APC UPS not powering back on properly...

Status
Not open for further replies.

rruss

Dabbler
Joined
Sep 14, 2015
Messages
35
Hello,

I'm running FreeNAS-9.3-STABLE-201511040813 with a USB connection to an APC SmartUPS 3000. The ups is configured using the "APC ups 2 Smart-UPS USB USB (usbhid-ups)" driver in master mode. There are several machines communicating with the freenas in slave mode. Everything seems to be working great - I can query details from the master or slaves, and everyone gets konsole notifications of communication errors (forced when I change UPS config in GUI).
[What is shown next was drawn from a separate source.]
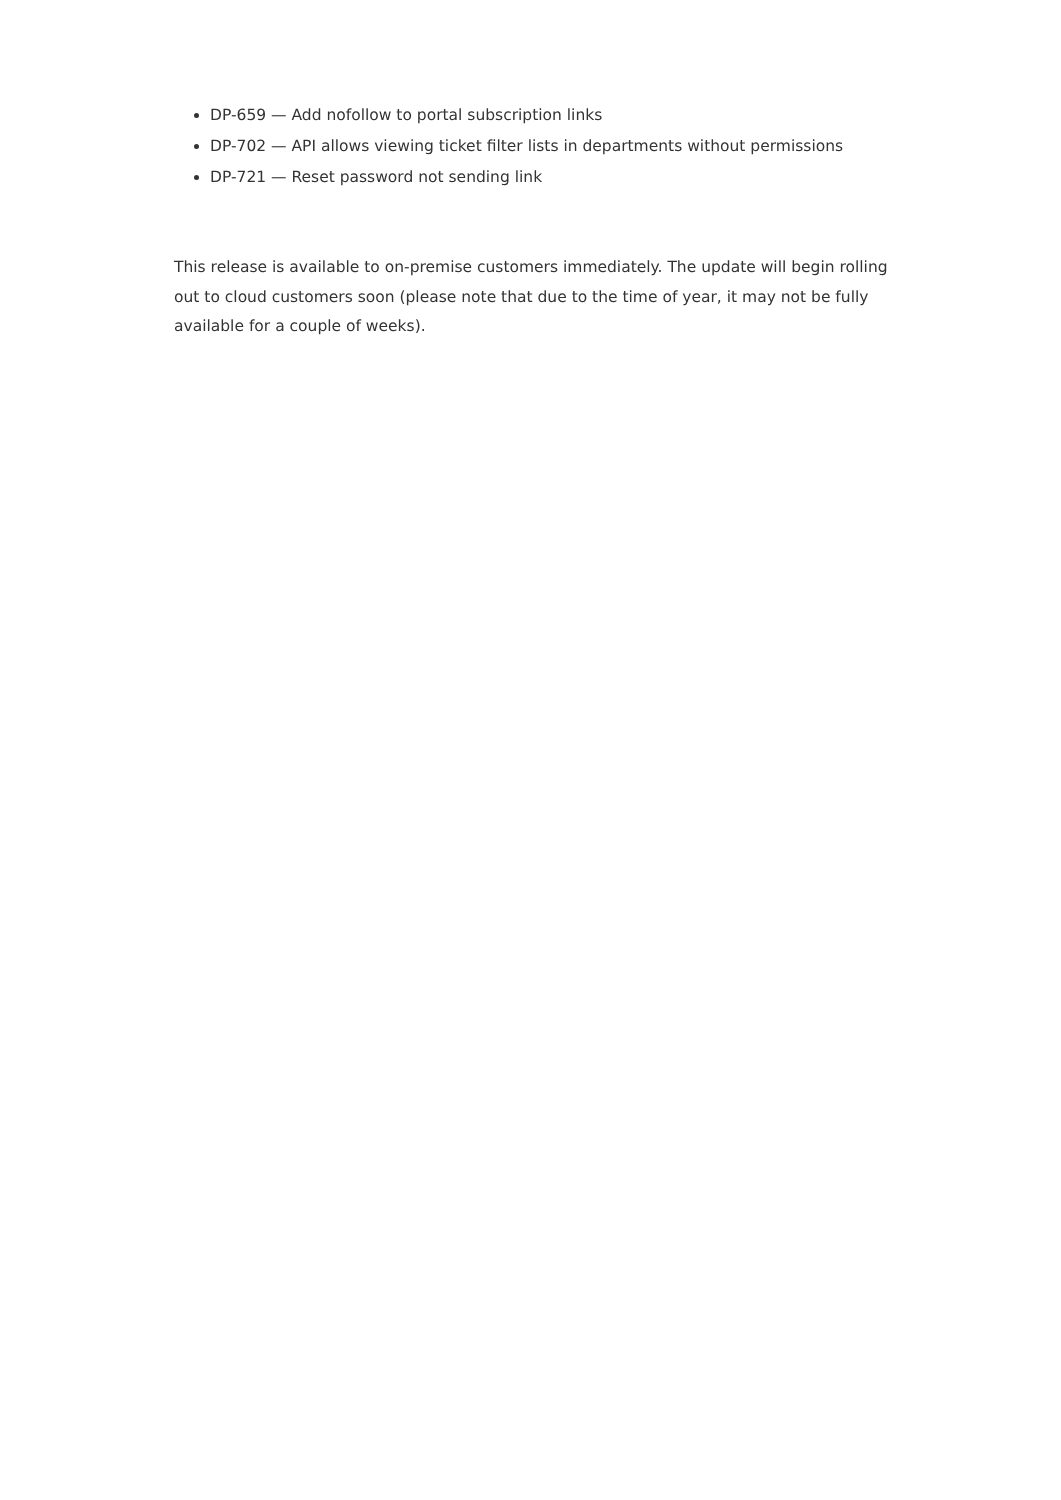DP-659 — Add nofollow to portal subscription links
DP-702 — API allows viewing ticket filter lists in departments without permissions
DP-721 — Reset password not sending link
This release is available to on-premise customers immediately. The update will begin rolling out to cloud customers soon (please note that due to the time of year, it may not be fully available for a couple of weeks).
A little background info - I have 3 outlet groups set up to do a sequenced power up.
Group 1 - comes on immediately for networking gear
Group 2 - comes on 2 minutes later powering the FreeNAS server
Group 3 - comes on 8 minutes later powering other servers - after FreeNAS has had time to boot and NFS mounts are available.

For testing purposes, I have freenas set to initiate a powerdown when "UPS goes on battery" instead of low battery to avoid running things down just to test the procedure.

After setting everything up, I simulated a power failure by pulling the plug on the UPS. All of the servers shut down (slaves and freenas master), although I wasn't happy with the sequence. FreeNAS didn't give the other servers time to shutdown - but I'm sure I can find the parameter governing this timing. The key is have the system commit to the power down once initiated and slaves have been notified there is no turning back.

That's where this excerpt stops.